» Aim of the exercise:
Every record below needs to be set down exactly. Pictures do not belong in the copy.

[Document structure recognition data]
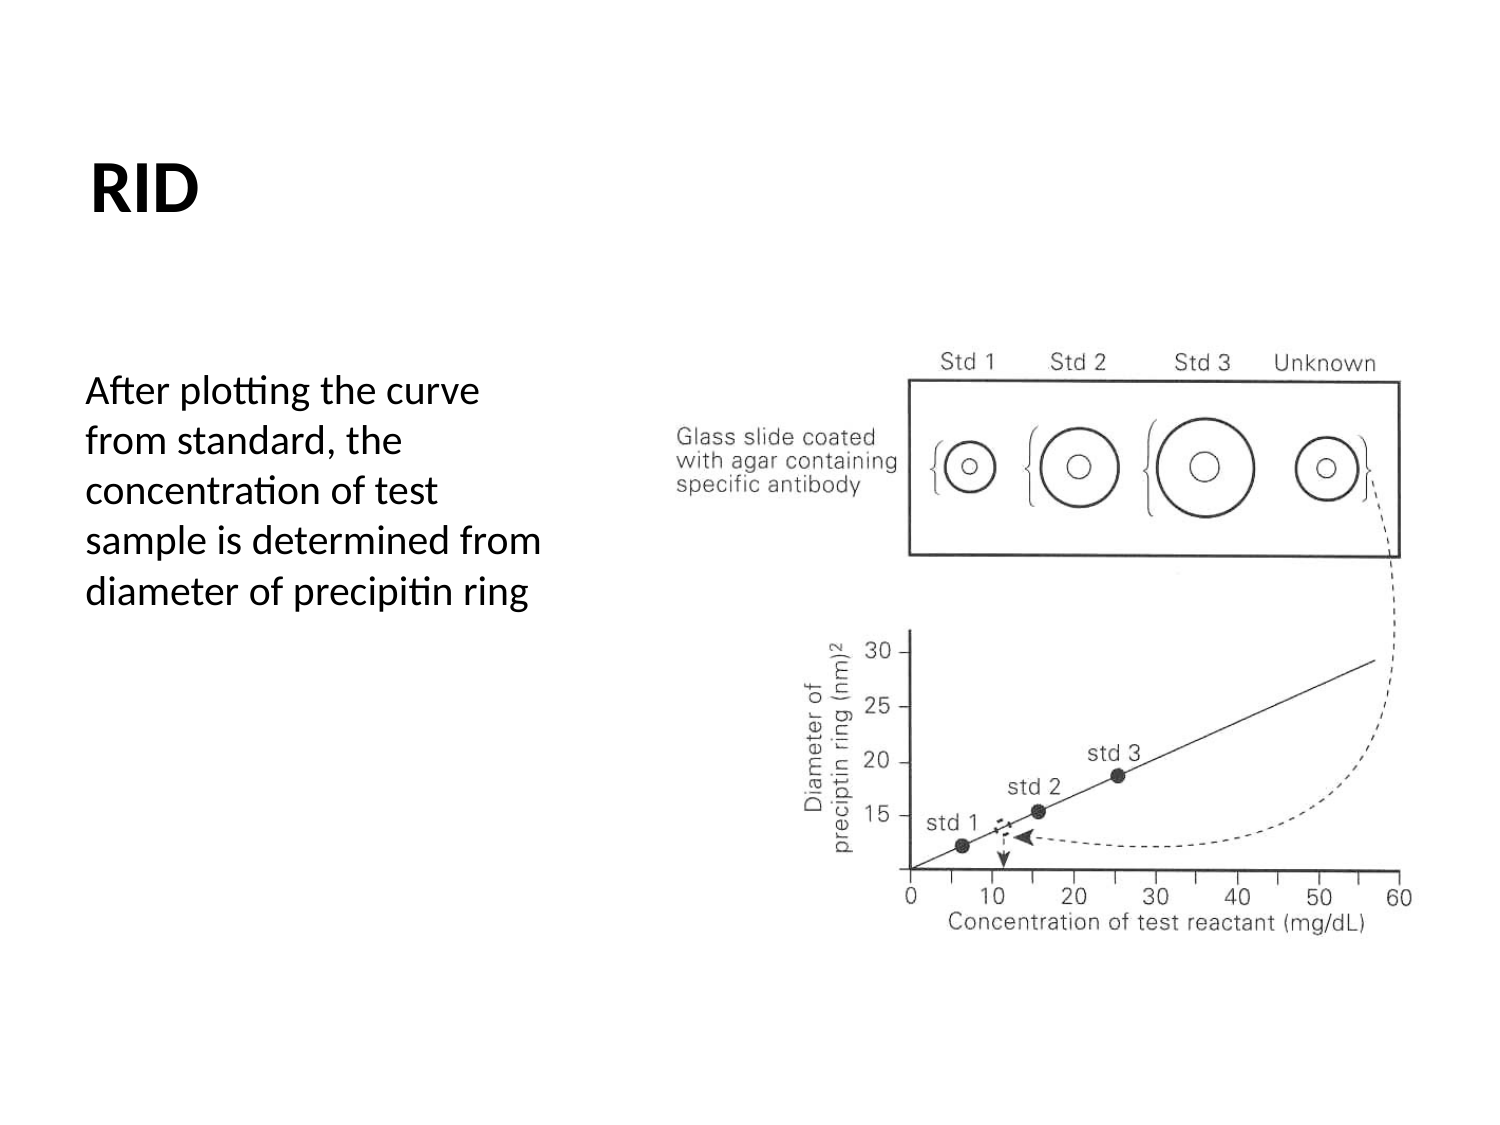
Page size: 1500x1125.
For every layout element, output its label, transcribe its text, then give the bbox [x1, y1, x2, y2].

title RID [75, 44, 569, 236]
list After plotting the curve from standard, the concentration of test sample is determined from diameter of precipitin ring [70, 355, 564, 1125]
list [667, 278, 1442, 973]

» Result:
Page size: 1500x1125.
For every layout element, output its label, transcribe its text, then give the bbox [x1, y1, x2, y2].

title RID [75, 44, 569, 236]
list After plotting the curve from standard, the concentration of test sample is determined from diameter of precipitin ring [70, 355, 564, 1125]
list [667, 278, 1442, 973]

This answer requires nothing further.